┌─ RECORDS SUPPLIED

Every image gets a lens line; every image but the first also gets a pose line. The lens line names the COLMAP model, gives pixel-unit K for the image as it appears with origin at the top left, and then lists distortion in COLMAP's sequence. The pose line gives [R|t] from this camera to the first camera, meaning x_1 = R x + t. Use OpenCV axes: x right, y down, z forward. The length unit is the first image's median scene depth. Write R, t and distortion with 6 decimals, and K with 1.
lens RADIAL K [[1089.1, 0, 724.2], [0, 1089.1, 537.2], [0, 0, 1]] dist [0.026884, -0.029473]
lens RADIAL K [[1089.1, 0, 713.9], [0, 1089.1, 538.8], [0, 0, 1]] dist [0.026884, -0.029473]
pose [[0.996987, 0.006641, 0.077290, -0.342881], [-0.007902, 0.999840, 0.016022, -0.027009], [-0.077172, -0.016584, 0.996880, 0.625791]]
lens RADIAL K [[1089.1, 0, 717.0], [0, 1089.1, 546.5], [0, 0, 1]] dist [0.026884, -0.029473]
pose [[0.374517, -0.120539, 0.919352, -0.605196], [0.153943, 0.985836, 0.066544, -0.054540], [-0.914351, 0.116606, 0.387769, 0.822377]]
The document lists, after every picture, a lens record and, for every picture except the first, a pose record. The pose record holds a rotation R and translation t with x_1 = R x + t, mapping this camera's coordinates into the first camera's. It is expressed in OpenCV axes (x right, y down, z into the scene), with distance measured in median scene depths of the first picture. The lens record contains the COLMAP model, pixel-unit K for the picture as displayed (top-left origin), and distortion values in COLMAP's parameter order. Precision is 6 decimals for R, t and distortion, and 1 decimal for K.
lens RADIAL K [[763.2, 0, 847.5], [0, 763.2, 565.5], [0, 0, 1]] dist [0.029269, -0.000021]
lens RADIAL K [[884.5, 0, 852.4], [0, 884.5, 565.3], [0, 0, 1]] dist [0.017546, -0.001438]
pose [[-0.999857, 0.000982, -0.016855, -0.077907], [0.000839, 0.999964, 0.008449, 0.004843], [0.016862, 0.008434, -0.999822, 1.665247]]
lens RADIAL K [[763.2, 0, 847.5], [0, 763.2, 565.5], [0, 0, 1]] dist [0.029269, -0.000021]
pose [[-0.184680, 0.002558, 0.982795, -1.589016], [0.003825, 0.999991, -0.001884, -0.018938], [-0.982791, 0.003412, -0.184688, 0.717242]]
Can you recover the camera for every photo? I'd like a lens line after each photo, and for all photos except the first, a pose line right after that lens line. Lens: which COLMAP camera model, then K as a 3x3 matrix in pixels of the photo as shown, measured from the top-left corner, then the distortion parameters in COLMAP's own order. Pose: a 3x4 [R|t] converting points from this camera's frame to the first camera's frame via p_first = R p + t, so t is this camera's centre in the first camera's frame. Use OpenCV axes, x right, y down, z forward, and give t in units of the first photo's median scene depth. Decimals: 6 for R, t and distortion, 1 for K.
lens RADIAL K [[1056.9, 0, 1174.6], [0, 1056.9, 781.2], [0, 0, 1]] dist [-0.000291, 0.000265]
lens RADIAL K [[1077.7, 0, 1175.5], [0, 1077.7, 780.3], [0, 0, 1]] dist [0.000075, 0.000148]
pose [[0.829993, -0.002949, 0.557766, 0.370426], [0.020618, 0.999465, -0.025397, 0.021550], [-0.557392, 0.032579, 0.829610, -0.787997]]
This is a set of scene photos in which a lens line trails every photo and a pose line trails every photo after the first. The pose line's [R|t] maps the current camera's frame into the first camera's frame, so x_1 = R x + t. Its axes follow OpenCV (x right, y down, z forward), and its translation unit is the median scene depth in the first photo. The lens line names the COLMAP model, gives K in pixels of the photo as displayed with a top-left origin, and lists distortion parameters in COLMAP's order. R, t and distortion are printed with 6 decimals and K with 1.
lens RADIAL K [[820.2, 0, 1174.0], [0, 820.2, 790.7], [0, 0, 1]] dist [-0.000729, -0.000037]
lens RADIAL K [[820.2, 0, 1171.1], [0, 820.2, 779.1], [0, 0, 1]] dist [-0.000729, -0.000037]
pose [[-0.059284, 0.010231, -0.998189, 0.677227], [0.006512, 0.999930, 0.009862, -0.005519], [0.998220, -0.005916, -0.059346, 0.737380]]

└─

■ WHAT YOU WILL DO
Your task is to reproduce all the data exactly as shown.

■ YOUR SOLUTION
Every image gets a lens line; every image but the first also gets a pose line. The lens line names the COLMAP model, gives pixel-unit K for the image as it appears with origin at the top left, and then lists distortion in COLMAP's sequence. The pose line gives [R|t] from this camera to the first camera, meaning x_1 = R x + t. Use OpenCV axes: x right, y down, z forward. The length unit is the first image's median scene depth. Write R, t and distortion with 6 decimals, and K with 1.
lens RADIAL K [[1089.1, 0, 724.2], [0, 1089.1, 537.2], [0, 0, 1]] dist [0.026884, -0.029473]
lens RADIAL K [[1089.1, 0, 713.9], [0, 1089.1, 538.8], [0, 0, 1]] dist [0.026884, -0.029473]
pose [[0.996987, 0.006641, 0.077290, -0.342881], [-0.007902, 0.999840, 0.016022, -0.027009], [-0.077172, -0.016584, 0.996880, 0.625791]]
lens RADIAL K [[1089.1, 0, 717.0], [0, 1089.1, 546.5], [0, 0, 1]] dist [0.026884, -0.029473]
pose [[0.374517, -0.120539, 0.919352, -0.605196], [0.153943, 0.985836, 0.066544, -0.054540], [-0.914351, 0.116606, 0.387769, 0.822377]]
The document lists, after every picture, a lens record and, for every picture except the first, a pose record. The pose record holds a rotation R and translation t with x_1 = R x + t, mapping this camera's coordinates into the first camera's. It is expressed in OpenCV axes (x right, y down, z into the scene), with distance measured in median scene depths of the first picture. The lens record contains the COLMAP model, pixel-unit K for the picture as displayed (top-left origin), and distortion values in COLMAP's parameter order. Precision is 6 decimals for R, t and distortion, and 1 decimal for K.
lens RADIAL K [[763.2, 0, 847.5], [0, 763.2, 565.5], [0, 0, 1]] dist [0.029269, -0.000021]
lens RADIAL K [[884.5, 0, 852.4], [0, 884.5, 565.3], [0, 0, 1]] dist [0.017546, -0.001438]
pose [[-0.999857, 0.000982, -0.016855, -0.077907], [0.000839, 0.999964, 0.008449, 0.004843], [0.016862, 0.008434, -0.999822, 1.665247]]
lens RADIAL K [[763.2, 0, 847.5], [0, 763.2, 565.5], [0, 0, 1]] dist [0.029269, -0.000021]
pose [[-0.184680, 0.002558, 0.982795, -1.589016], [0.003825, 0.999991, -0.001884, -0.018938], [-0.982791, 0.003412, -0.184688, 0.717242]]
Can you recover the camera for every photo? I'd like a lens line after each photo, and for all photos except the first, a pose line right after that lens line. Lens: which COLMAP camera model, then K as a 3x3 matrix in pixels of the photo as shown, measured from the top-left corner, then the distortion parameters in COLMAP's own order. Pose: a 3x4 [R|t] converting points from this camera's frame to the first camera's frame via p_first = R p + t, so t is this camera's centre in the first camera's frame. Use OpenCV axes, x right, y down, z forward, and give t in units of the first photo's median scene depth. Decimals: 6 for R, t and distortion, 1 for K.
lens RADIAL K [[1056.9, 0, 1174.6], [0, 1056.9, 781.2], [0, 0, 1]] dist [-0.000291, 0.000265]
lens RADIAL K [[1077.7, 0, 1175.5], [0, 1077.7, 780.3], [0, 0, 1]] dist [0.000075, 0.000148]
pose [[0.829993, -0.002949, 0.557766, 0.370426], [0.020618, 0.999465, -0.025397, 0.021550], [-0.557392, 0.032579, 0.829610, -0.787997]]
This is a set of scene photos in which a lens line trails every photo and a pose line trails every photo after the first. The pose line's [R|t] maps the current camera's frame into the first camera's frame, so x_1 = R x + t. Its axes follow OpenCV (x right, y down, z forward), and its translation unit is the median scene depth in the first photo. The lens line names the COLMAP model, gives K in pixels of the photo as displayed with a top-left origin, and lists distortion parameters in COLMAP's order. R, t and distortion are printed with 6 decimals and K with 1.
lens RADIAL K [[820.2, 0, 1174.0], [0, 820.2, 790.7], [0, 0, 1]] dist [-0.000729, -0.000037]
lens RADIAL K [[820.2, 0, 1171.1], [0, 820.2, 779.1], [0, 0, 1]] dist [-0.000729, -0.000037]
pose [[-0.059284, 0.010231, -0.998189, 0.677227], [0.006512, 0.999930, 0.009862, -0.005519], [0.998220, -0.005916, -0.059346, 0.737380]]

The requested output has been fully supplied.